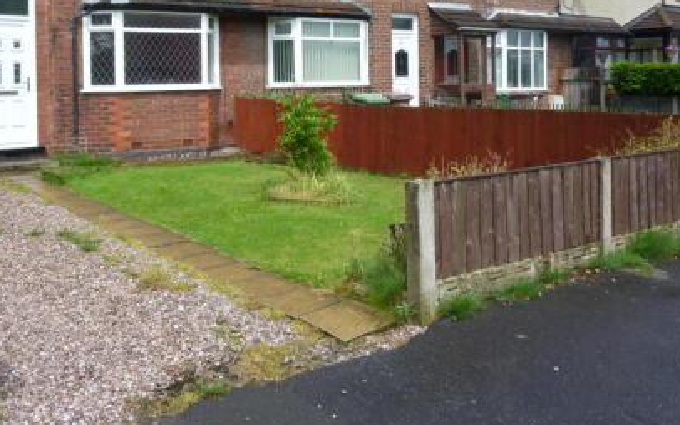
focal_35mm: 38
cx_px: 319
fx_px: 704
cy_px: 90
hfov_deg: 51.5
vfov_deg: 32.7
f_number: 3.3
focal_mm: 4.5
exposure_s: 1/640
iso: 100
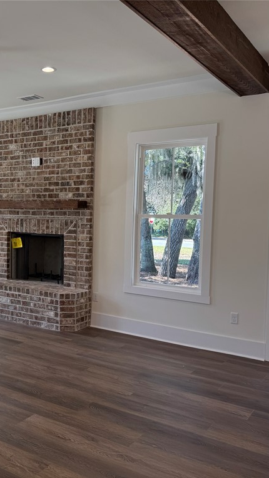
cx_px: 57
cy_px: 239
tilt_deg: -3.9
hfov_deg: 32.8
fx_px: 444
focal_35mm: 35
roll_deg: -1.1
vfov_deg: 56.6
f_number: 1.78
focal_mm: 6.76
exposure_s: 1/164
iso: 80
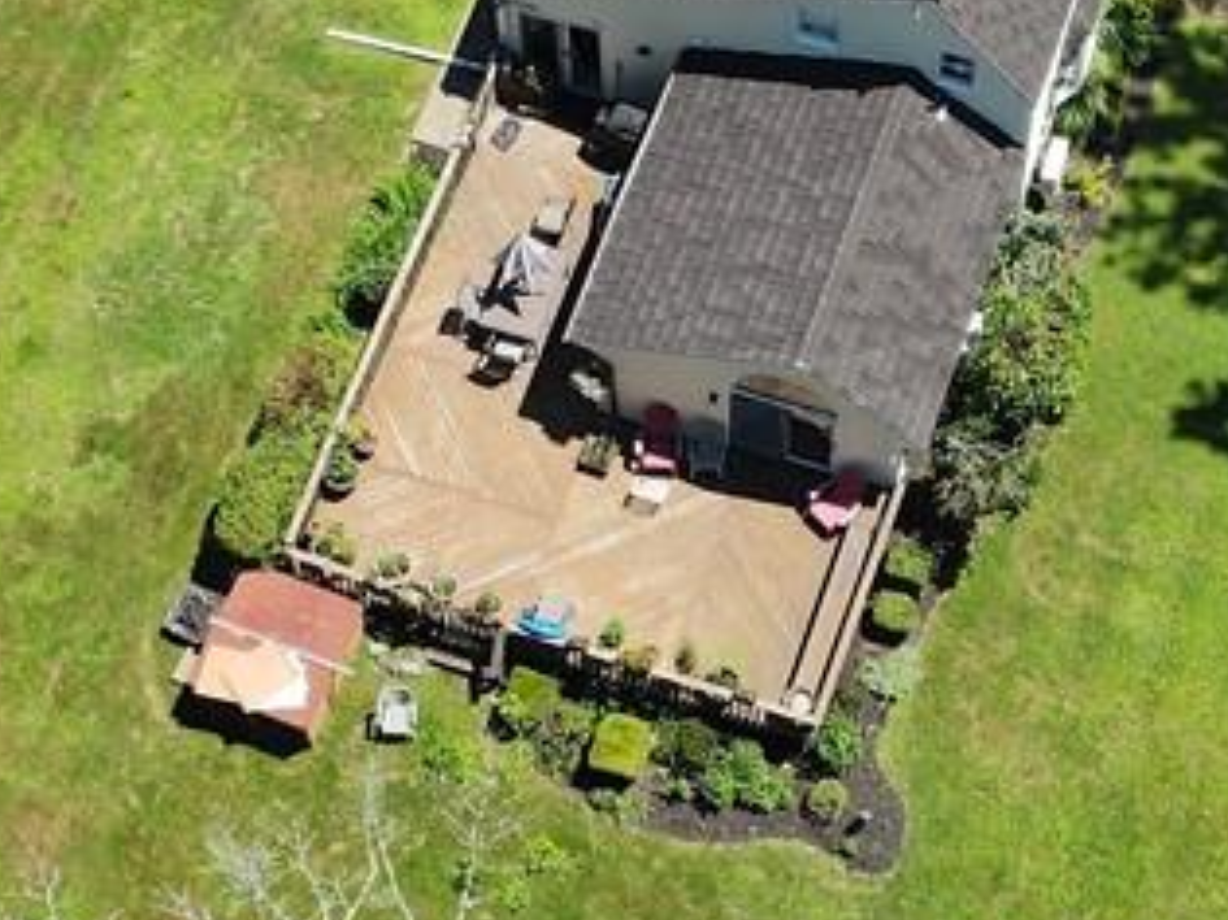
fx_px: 2766
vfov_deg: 18.9
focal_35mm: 78
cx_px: 686
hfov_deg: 25.0
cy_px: 472
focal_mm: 4.5
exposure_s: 1/640
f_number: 2.8
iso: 100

== == ==

**To-do item**
Once the pictures are set aside, give the listing again word for word.

**Written reply**
focal_35mm: 38
cx_px: 319
fx_px: 704
cy_px: 90
hfov_deg: 51.5
vfov_deg: 32.7
f_number: 3.3
focal_mm: 4.5
exposure_s: 1/640
iso: 100
cx_px: 57
cy_px: 239
tilt_deg: -3.9
hfov_deg: 32.8
fx_px: 444
focal_35mm: 35
roll_deg: -1.1
vfov_deg: 56.6
f_number: 1.78
focal_mm: 6.76
exposure_s: 1/164
iso: 80
fx_px: 2766
vfov_deg: 18.9
focal_35mm: 78
cx_px: 686
hfov_deg: 25.0
cy_px: 472
focal_mm: 4.5
exposure_s: 1/640
f_number: 2.8
iso: 100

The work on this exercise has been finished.